— Ты опять развесил рубашки наизнанку? Сколько можно напоминать! — Нина Ивановна поставила таз с бельём на табуретку и раздражённо дёрнула плечом. — Сорок лет живём, а ты всё делаешь назло!
Павел молча закрыл газету, поправил очки и взглянул на жену — она снова была в своём репертуаре. За окном начинался дождь, капли барабанили по жестяному подоконнику.
— Ты меня вообще слышишь? Или как всегда в своём мирке?
Он сложил газету ровно по сгибам, разгладил уголки. Старая привычка — даже газету не выбрасывать смятой. Всю жизнь порядок, всю жизнь по линеечке.
— Слышу, Нина, — он подошёл к окну. — Просто думаю, какой смысл отвечать? Ты ведь всё равно не услышишь.

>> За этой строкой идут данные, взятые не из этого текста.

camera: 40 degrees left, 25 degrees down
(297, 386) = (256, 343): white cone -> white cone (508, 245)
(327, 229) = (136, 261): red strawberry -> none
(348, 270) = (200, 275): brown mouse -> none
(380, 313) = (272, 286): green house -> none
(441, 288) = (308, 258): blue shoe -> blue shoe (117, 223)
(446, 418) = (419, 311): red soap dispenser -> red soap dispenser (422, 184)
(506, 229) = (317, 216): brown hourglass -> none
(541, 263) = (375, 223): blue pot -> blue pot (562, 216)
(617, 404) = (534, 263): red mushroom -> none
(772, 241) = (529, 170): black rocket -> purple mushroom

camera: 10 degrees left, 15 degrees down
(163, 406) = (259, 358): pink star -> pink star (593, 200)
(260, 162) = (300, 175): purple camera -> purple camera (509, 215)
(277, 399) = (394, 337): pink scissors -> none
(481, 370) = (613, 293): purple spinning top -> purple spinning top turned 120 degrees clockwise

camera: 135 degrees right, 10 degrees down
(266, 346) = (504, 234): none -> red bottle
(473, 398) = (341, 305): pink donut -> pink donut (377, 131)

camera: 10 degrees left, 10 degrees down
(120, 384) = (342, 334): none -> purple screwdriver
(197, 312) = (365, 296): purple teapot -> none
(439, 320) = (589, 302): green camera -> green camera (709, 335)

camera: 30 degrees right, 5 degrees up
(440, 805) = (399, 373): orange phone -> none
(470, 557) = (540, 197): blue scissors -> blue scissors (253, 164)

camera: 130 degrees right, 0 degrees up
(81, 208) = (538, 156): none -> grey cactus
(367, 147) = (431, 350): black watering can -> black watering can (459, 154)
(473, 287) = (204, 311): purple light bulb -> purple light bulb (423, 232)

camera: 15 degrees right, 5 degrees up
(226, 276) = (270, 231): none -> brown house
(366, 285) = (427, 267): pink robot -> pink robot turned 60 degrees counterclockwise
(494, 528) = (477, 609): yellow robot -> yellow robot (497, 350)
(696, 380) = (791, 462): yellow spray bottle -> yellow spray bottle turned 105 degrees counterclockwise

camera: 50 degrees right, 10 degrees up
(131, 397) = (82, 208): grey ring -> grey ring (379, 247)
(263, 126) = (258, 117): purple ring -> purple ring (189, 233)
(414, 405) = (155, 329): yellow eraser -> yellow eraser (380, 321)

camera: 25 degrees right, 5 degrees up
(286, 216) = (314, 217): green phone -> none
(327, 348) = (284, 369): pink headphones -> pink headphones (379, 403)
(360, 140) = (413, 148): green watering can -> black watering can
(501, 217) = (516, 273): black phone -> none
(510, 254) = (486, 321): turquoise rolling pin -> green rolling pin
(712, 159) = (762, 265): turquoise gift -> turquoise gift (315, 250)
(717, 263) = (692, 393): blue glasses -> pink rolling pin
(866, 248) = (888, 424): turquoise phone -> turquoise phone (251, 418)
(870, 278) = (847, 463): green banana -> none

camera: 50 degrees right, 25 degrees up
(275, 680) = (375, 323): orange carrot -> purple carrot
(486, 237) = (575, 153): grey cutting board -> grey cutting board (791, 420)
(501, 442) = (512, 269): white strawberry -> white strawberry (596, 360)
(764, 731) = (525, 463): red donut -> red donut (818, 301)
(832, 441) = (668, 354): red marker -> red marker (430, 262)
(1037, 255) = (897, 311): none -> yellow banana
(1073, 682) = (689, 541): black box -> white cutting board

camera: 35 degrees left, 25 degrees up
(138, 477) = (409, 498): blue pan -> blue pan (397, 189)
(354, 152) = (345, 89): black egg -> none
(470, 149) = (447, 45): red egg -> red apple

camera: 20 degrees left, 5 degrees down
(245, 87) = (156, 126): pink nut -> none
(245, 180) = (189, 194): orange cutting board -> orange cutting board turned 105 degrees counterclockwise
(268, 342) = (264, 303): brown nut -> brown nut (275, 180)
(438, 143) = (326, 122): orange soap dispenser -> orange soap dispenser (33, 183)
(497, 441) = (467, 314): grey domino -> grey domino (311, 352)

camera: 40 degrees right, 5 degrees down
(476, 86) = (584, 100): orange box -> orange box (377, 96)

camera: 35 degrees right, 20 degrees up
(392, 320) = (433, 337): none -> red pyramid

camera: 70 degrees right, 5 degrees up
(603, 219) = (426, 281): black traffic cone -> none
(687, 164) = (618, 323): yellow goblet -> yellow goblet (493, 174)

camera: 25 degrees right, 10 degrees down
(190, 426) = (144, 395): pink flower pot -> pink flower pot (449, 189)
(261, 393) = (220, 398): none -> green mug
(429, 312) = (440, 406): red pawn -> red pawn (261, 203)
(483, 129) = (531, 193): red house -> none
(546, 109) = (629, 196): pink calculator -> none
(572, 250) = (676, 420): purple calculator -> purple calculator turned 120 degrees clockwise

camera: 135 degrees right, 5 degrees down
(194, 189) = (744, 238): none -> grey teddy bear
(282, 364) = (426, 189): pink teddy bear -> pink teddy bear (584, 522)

— Началось! — Нина вскинула руки. — Только не читай мне нотации, ладно? Просто переверни рубашки как надо.
— А ты знаешь, — вдруг сказал он неожиданно спокойно, — мне ведь эти рубашки мать твоя покупала. Помнишь? Сказала: «Павлушу надо приодеть, а то ходит как пугало огородное. Ольга Васильевна с третьего этажа уже шушукается».
Нина застыла с тряпкой в руках. Этот разговор был тридцать пять лет назад — с чего вдруг?
— Ты чего это о маме вспомнил? Царство ей небесное, — она перекрестилась. — Ты ж тогда зарплату всю на телевизор копил. Совсем бы зачуханный ходил, если б не её забота.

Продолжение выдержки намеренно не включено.